Die erste Staffel "Big Brother" kann man bald auf völlig neue Weise erleben

Nürnberg - Vor 20 Jahren sind erstmals Menschen für die Reality-Show "Big Brother" in einen Container gezogen.

Jürgen (links) und Zlatko (rechts) gehörten zu den Kult-Bewohnern der ersten Staffel "Big Brother". (Archiv)
Jürgen (links) und Zlatko (rechts) gehörten zu den Kult-Bewohnern der ersten Staffel "Big Brother". (Archiv)  © Gero Breloer/dpa

Ihr Gefühlsleben breiteten sie vor Tausenden Fernsehzuschauern aus, die sich trotzdem immer fragten: Wie real ist das Ganze? Was ist echt, was gespielt? 

Diese Fragen lotete auch das Theaterstück "Erste Staffel. 20 Jahre Großer Bruder" von Boris Nikitin anlässlich des "Big Brother"-Jubiläums aus, dass am 15. Mai am Nürnberger Staatstheater wegen der Corona-Krise nicht uraufgeführt werden kann.

────────────────

● **Aufgabenstellung**
Gib aus dem Text über die erste Staffel „Big Brother“ die Stelle wörtlich wieder, die mit den Worten „Die erste Staffel“ einsetzt und mit „uraufgeführt werden kann.“ schließt.

────────────────

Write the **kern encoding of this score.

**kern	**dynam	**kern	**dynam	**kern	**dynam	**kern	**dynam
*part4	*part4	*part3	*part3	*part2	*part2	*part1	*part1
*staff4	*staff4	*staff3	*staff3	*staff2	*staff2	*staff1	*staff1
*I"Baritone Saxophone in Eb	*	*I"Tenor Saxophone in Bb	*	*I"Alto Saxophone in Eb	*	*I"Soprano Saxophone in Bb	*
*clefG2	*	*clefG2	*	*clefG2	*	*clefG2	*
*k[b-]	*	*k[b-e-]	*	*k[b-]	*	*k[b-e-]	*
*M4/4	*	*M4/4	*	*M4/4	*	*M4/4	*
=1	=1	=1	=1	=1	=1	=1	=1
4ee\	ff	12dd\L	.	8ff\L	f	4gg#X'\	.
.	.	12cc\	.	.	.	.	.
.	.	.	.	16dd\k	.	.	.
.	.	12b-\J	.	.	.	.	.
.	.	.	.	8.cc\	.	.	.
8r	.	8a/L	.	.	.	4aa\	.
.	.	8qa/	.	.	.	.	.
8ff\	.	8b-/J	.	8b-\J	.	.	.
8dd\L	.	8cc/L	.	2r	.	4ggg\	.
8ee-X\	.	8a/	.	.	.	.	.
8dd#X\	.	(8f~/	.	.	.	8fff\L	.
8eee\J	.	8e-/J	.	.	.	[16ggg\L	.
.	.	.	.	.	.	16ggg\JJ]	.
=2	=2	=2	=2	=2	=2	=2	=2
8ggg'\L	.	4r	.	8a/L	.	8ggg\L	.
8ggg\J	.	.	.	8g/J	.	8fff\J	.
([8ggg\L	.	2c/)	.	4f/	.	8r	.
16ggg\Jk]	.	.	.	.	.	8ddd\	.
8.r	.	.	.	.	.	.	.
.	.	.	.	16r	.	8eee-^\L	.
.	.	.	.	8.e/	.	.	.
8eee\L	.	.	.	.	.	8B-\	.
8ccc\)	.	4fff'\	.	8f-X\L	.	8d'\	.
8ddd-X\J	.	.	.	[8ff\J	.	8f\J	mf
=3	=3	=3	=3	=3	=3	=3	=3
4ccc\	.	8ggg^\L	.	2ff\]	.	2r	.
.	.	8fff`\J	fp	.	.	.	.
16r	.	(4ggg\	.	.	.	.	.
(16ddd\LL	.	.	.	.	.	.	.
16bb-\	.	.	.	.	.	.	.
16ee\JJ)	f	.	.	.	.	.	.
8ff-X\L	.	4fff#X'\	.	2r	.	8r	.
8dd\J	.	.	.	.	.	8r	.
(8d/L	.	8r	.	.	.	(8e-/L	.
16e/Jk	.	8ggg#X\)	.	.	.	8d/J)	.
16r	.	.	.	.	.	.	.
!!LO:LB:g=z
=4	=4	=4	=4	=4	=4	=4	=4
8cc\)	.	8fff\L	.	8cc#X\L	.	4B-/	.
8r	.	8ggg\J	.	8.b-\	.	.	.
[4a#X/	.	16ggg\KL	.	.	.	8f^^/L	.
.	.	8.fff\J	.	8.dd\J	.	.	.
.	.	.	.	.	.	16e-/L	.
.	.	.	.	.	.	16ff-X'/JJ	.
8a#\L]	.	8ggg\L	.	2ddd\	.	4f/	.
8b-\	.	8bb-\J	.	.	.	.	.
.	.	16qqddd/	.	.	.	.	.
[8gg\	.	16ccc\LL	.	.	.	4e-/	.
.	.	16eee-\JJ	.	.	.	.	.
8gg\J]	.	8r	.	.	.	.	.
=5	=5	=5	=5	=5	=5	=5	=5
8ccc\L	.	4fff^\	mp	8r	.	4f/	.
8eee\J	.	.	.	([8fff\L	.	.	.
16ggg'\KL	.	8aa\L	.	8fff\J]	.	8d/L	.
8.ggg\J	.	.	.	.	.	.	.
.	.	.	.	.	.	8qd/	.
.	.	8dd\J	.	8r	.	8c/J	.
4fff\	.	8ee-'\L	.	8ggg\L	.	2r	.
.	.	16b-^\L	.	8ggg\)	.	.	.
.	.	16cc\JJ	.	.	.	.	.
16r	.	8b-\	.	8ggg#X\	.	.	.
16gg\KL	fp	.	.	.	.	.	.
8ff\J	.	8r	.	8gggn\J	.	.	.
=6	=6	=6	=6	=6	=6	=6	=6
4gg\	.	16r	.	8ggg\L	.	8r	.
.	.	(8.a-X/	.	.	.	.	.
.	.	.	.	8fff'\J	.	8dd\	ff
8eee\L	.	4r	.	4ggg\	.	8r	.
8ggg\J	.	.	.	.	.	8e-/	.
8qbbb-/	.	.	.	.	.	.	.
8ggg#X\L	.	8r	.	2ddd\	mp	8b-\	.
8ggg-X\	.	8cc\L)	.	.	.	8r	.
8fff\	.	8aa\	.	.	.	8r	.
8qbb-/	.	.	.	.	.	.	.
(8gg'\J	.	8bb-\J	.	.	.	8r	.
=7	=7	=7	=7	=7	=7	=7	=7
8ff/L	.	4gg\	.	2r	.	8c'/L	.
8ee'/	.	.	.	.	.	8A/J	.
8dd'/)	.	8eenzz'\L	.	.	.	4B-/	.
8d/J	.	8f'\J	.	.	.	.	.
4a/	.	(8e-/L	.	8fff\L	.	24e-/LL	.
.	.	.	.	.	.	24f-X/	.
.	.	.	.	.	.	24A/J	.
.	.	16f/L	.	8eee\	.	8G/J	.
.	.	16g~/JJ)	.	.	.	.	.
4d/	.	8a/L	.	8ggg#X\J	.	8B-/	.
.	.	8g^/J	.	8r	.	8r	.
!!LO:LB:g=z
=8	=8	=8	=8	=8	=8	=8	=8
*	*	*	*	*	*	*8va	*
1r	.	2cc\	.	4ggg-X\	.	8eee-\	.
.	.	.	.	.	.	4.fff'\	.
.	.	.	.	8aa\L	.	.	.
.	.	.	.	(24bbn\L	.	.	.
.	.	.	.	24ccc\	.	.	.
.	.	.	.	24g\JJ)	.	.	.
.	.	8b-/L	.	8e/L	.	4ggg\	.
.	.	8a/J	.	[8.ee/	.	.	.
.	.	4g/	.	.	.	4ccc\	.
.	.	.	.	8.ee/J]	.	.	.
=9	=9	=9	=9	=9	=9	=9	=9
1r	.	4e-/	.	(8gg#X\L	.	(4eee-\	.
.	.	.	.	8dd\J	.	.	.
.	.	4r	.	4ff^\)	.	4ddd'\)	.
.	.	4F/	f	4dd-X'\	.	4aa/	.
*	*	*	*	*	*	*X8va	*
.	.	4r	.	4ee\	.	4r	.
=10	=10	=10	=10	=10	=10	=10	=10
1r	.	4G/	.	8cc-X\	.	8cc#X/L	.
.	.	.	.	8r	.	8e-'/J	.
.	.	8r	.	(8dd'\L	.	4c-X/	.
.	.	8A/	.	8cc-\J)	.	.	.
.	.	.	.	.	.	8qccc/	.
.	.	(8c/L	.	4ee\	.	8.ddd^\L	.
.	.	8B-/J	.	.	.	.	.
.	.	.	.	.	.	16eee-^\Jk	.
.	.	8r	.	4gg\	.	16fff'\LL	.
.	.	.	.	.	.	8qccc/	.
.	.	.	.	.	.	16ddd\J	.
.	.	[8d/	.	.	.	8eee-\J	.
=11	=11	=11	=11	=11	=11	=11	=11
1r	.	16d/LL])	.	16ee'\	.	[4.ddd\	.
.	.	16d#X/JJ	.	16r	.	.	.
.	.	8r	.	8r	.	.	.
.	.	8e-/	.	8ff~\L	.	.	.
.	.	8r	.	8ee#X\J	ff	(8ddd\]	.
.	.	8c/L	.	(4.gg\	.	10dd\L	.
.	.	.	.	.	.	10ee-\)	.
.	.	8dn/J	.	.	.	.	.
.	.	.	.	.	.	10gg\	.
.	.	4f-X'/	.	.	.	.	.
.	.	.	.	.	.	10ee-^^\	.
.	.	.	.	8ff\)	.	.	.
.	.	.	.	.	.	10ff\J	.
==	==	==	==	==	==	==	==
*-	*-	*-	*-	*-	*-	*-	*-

────────────────

● **Lösung**
Die erste Staffel "Big Brother" kann man bald auf völlig neue Weise erleben

Nürnberg - Vor 20 Jahren sind erstmals Menschen für die Reality-Show "Big Brother" in einen Container gezogen.

Jürgen (links) und Zlatko (rechts) gehörten zu den Kult-Bewohnern der ersten Staffel "Big Brother". (Archiv)
Jürgen (links) und Zlatko (rechts) gehörten zu den Kult-Bewohnern der ersten Staffel "Big Brother". (Archiv)  © Gero Breloer/dpa

Ihr Gefühlsleben breiteten sie vor Tausenden Fernsehzuschauern aus, die sich trotzdem immer fragten: Wie real ist das Ganze? Was ist echt, was gespielt? 

Diese Fragen lotete auch das Theaterstück "Erste Staffel. 20 Jahre Großer Bruder" von Boris Nikitin anlässlich des "Big Brother"-Jubiläums aus, dass am 15. Mai am Nürnberger Staatstheater wegen der Corona-Krise nicht uraufgeführt werden kann.